BRIEF
In the entries below, find the line with "(126, 332) = (100, 594): none -> potted plant", then set it down exactly along with each line after it to the end, skipping any pictures.

DATA SUPPLIED
● ● ● ● ● ● ●

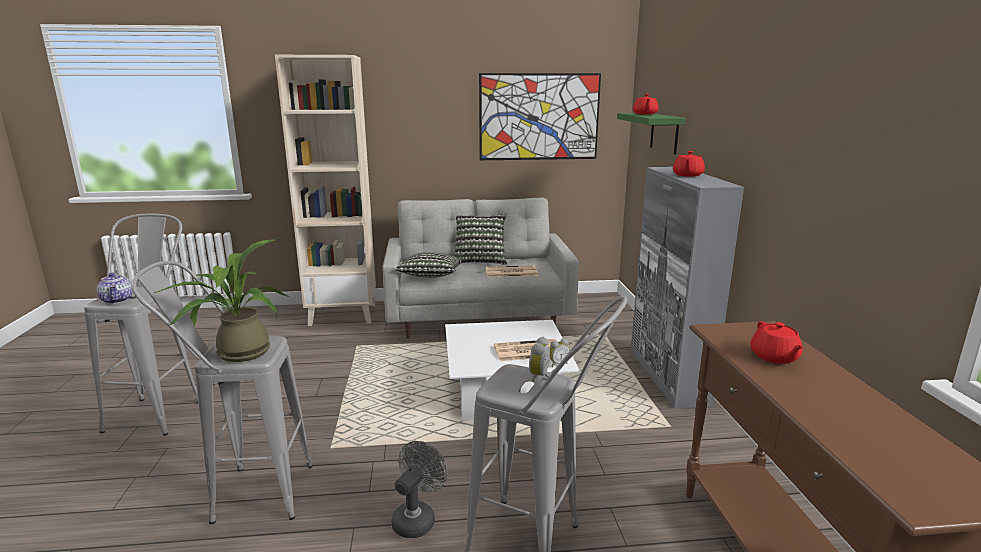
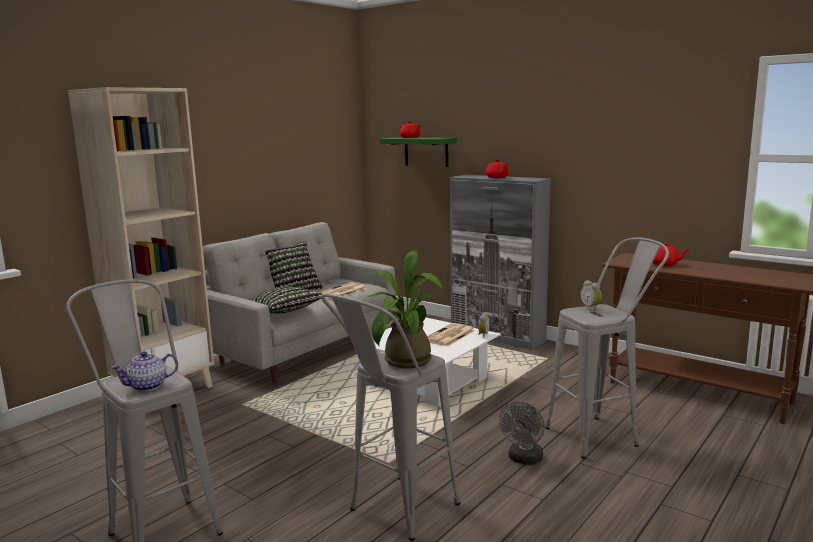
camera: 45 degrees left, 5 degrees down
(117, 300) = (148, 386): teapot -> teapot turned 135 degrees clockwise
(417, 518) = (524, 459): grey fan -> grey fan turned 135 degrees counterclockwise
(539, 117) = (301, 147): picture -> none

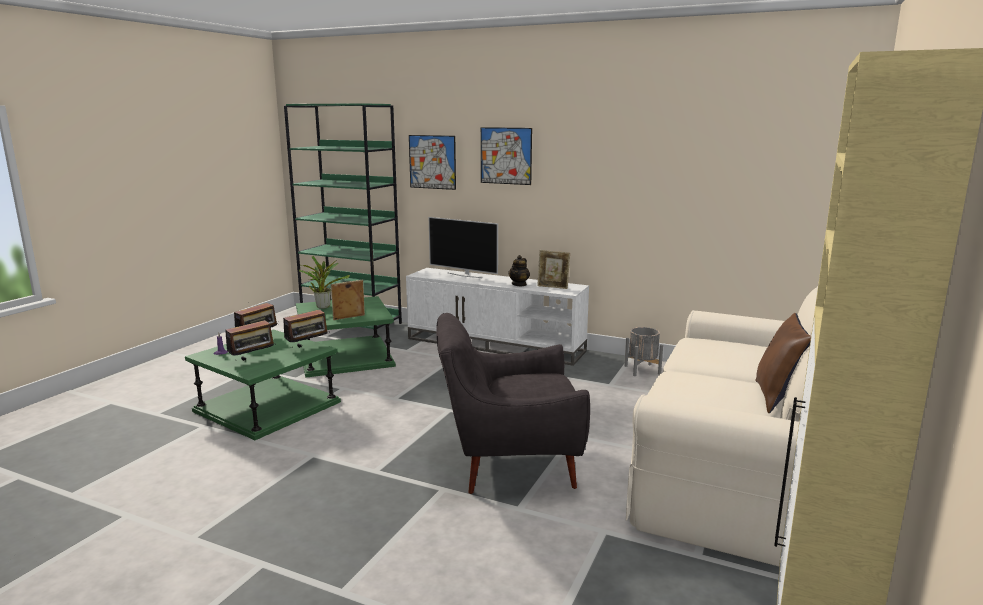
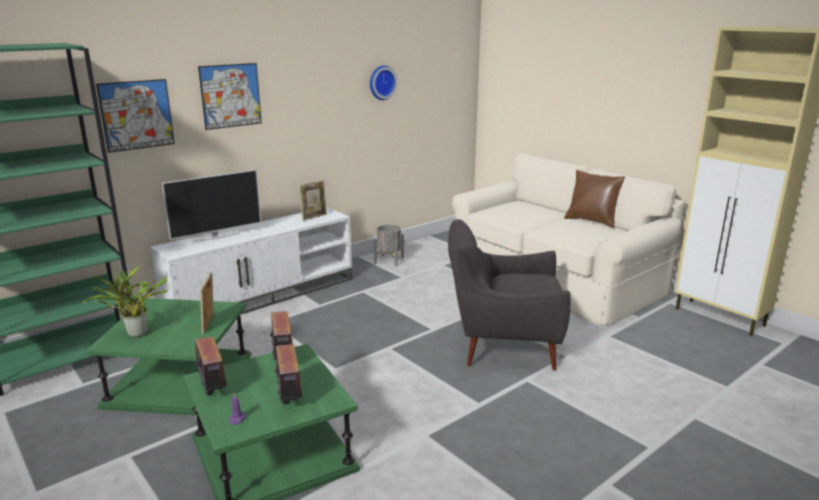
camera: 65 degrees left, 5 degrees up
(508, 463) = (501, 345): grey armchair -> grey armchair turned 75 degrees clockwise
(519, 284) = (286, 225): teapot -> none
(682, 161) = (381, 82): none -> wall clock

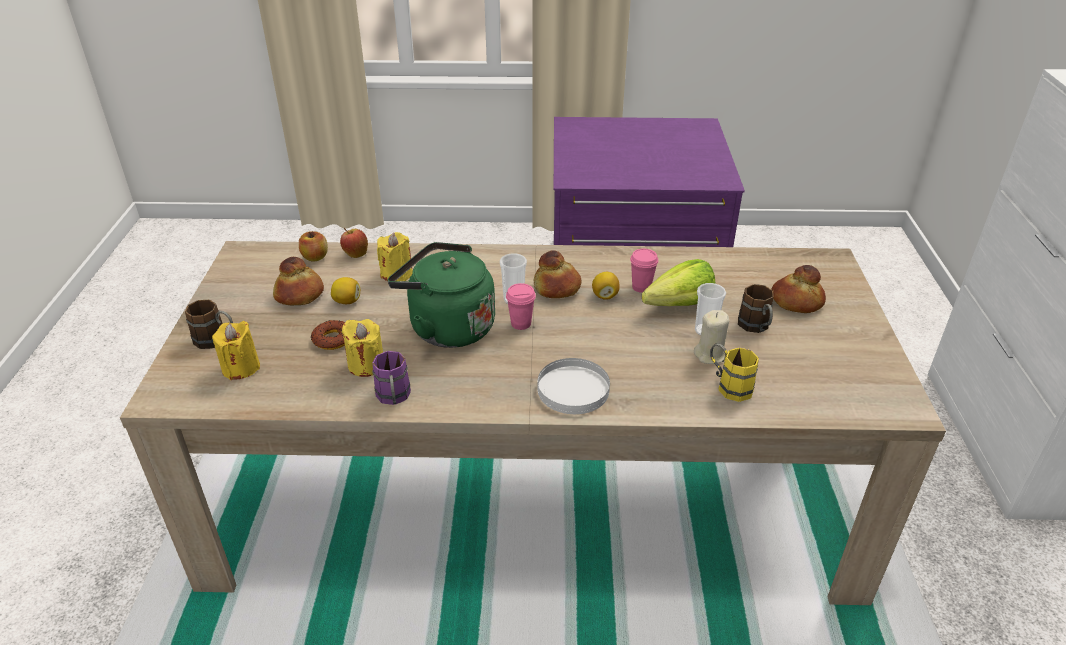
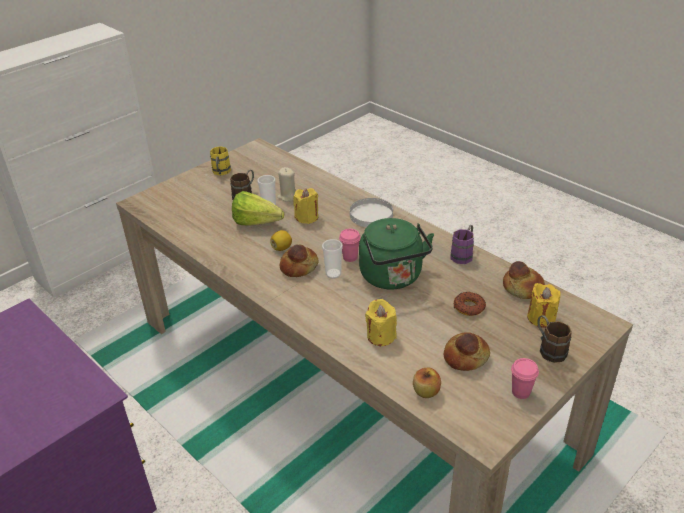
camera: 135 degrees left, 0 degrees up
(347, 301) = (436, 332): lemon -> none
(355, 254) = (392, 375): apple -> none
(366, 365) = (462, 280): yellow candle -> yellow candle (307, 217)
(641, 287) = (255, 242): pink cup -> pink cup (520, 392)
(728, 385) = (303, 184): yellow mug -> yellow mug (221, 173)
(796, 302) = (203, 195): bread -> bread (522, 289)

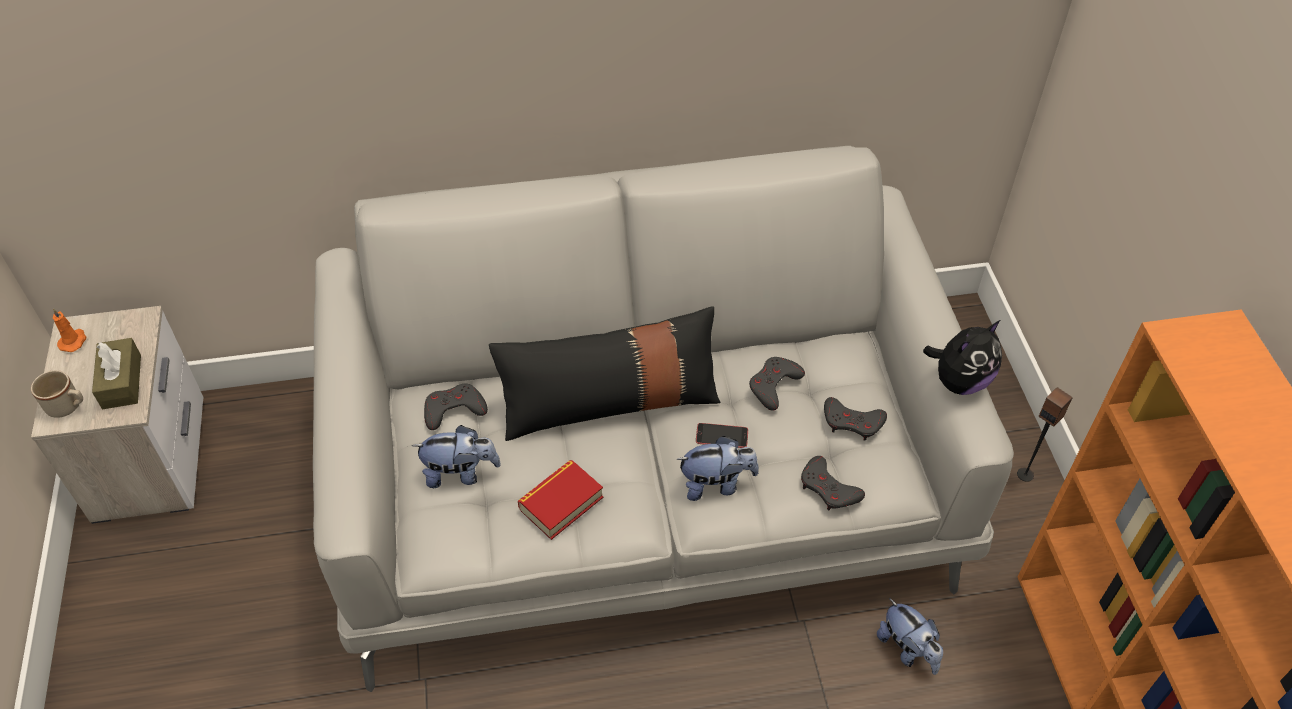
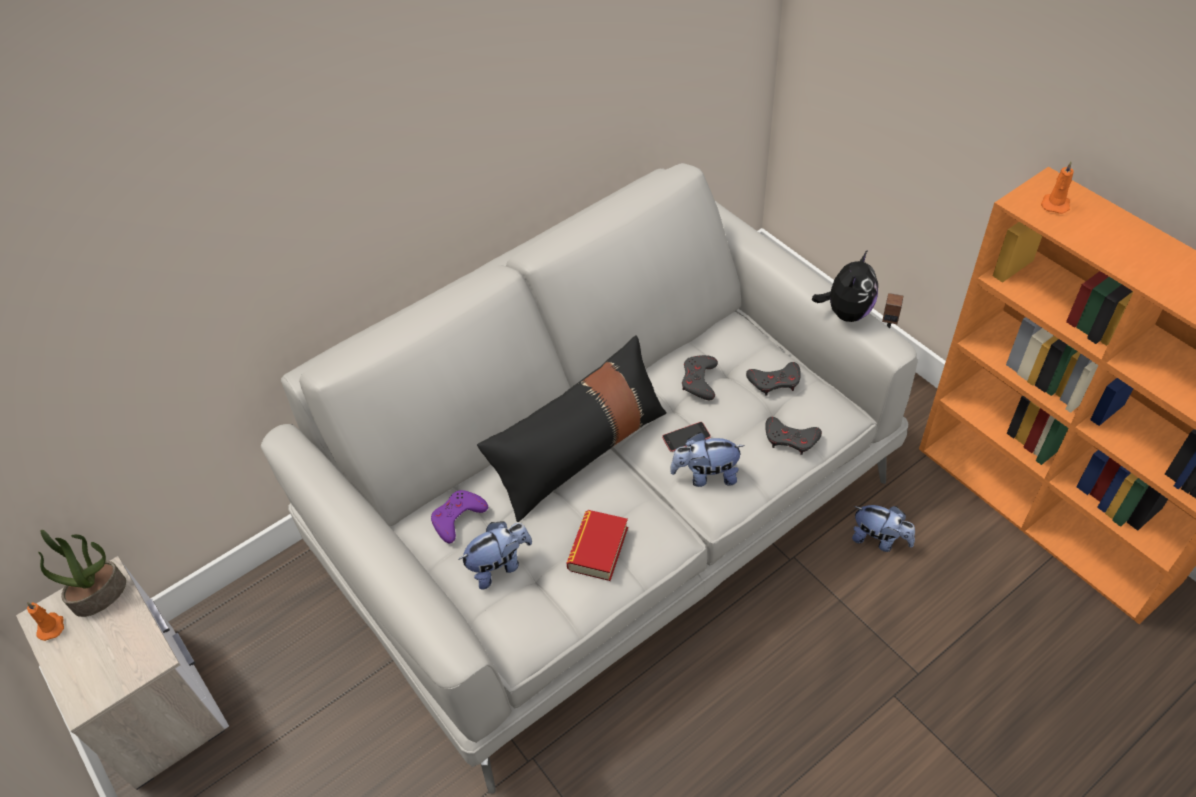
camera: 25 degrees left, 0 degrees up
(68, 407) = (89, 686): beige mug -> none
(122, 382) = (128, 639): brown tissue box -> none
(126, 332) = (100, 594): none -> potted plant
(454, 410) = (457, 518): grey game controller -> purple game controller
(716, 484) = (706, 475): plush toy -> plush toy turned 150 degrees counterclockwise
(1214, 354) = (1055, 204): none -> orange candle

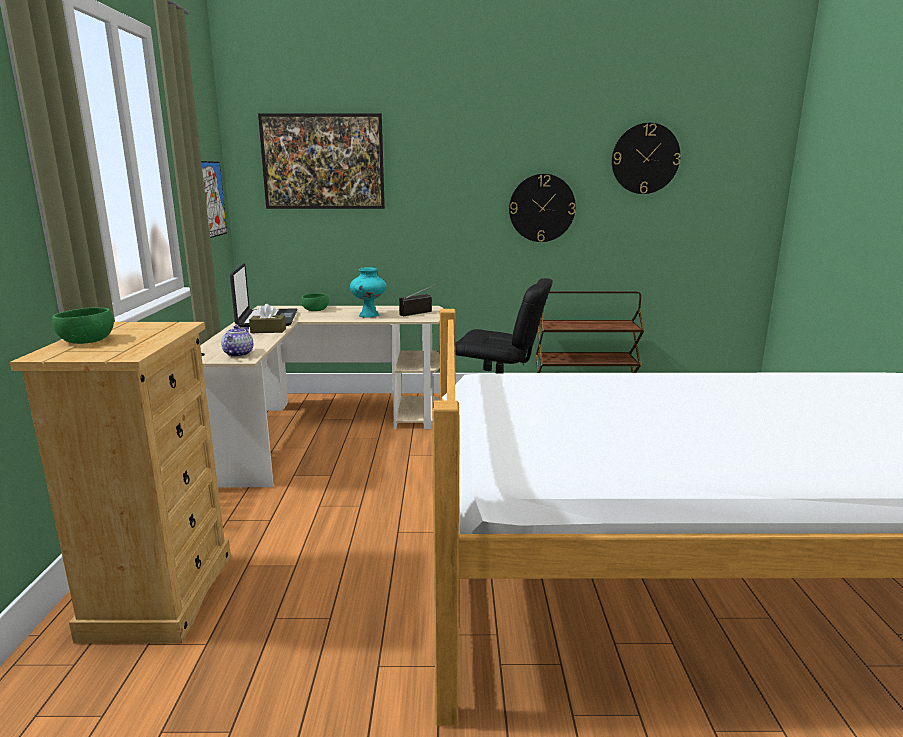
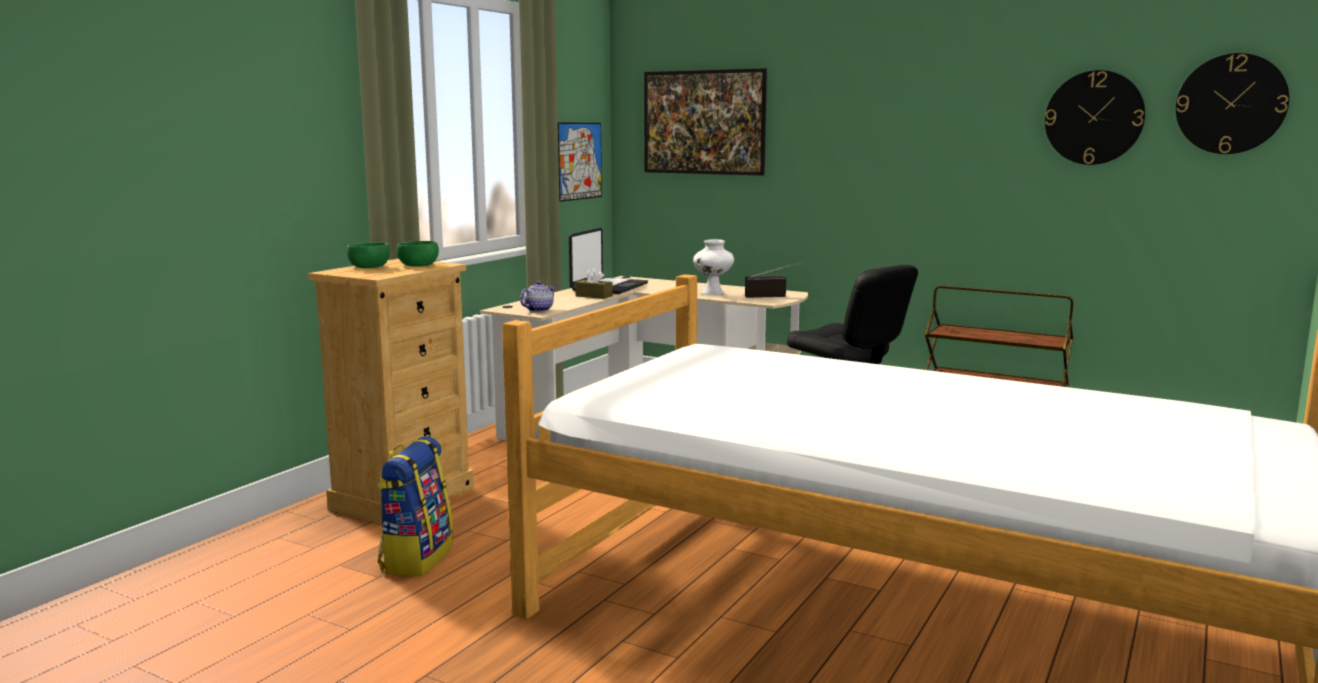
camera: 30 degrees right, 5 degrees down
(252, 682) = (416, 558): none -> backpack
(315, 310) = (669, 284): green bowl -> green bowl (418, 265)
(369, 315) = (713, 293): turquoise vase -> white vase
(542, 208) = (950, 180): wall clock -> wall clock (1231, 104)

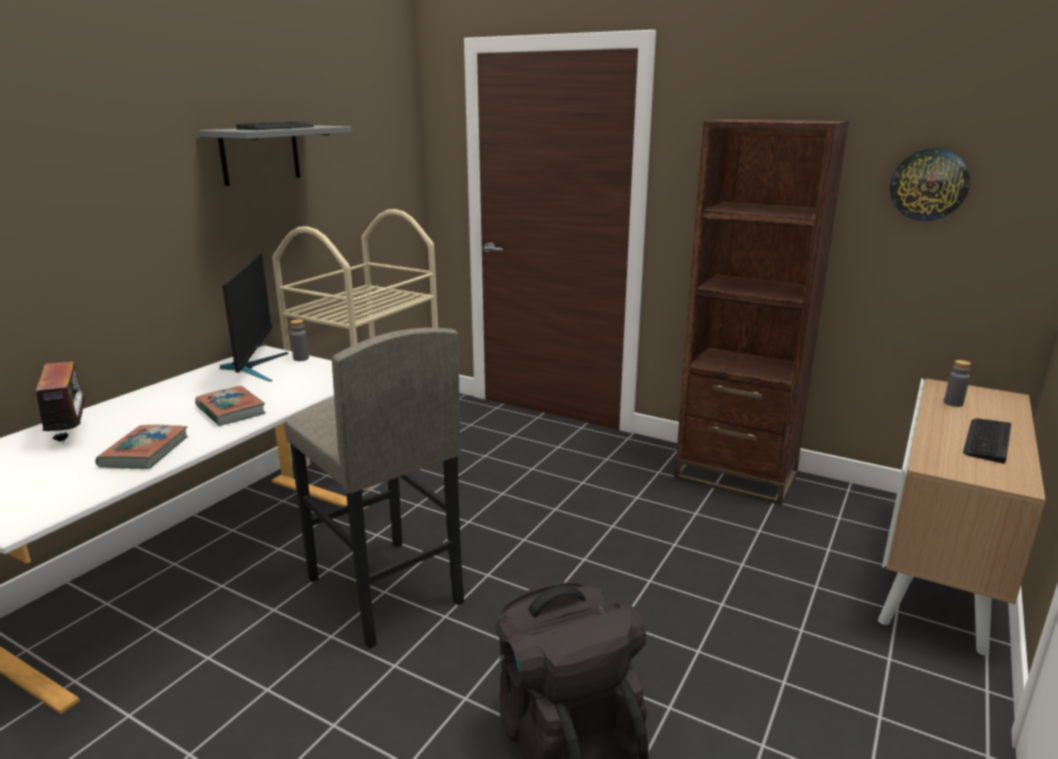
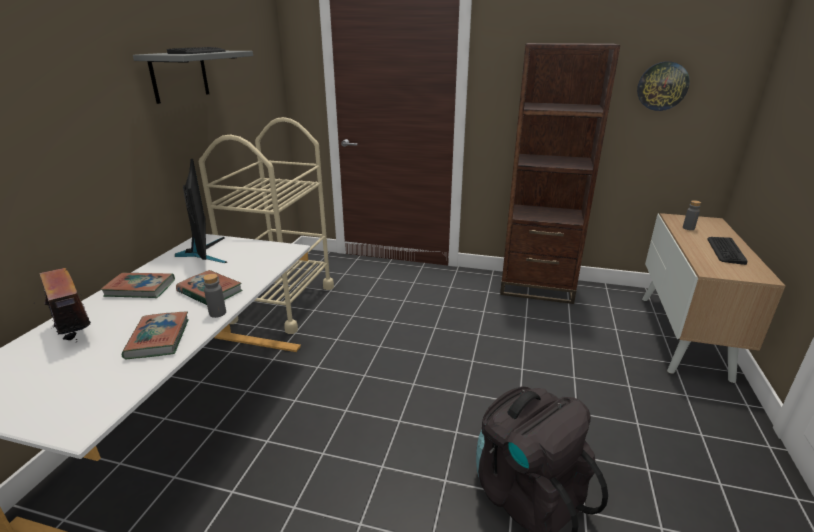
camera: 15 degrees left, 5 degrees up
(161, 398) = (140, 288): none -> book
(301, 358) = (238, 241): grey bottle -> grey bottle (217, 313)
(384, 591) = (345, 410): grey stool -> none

● ● ● ● ● ● ●

RESPONSE TO THE TASK
(126, 332) = (100, 594): none -> potted plant
(454, 410) = (457, 518): grey game controller -> purple game controller
(716, 484) = (706, 475): plush toy -> plush toy turned 150 degrees counterclockwise
(1214, 354) = (1055, 204): none -> orange candle

camera: 30 degrees right, 5 degrees down
(252, 682) = (416, 558): none -> backpack
(315, 310) = (669, 284): green bowl -> green bowl (418, 265)
(369, 315) = (713, 293): turquoise vase -> white vase
(542, 208) = (950, 180): wall clock -> wall clock (1231, 104)

camera: 15 degrees left, 5 degrees up
(161, 398) = (140, 288): none -> book
(301, 358) = (238, 241): grey bottle -> grey bottle (217, 313)
(384, 591) = (345, 410): grey stool -> none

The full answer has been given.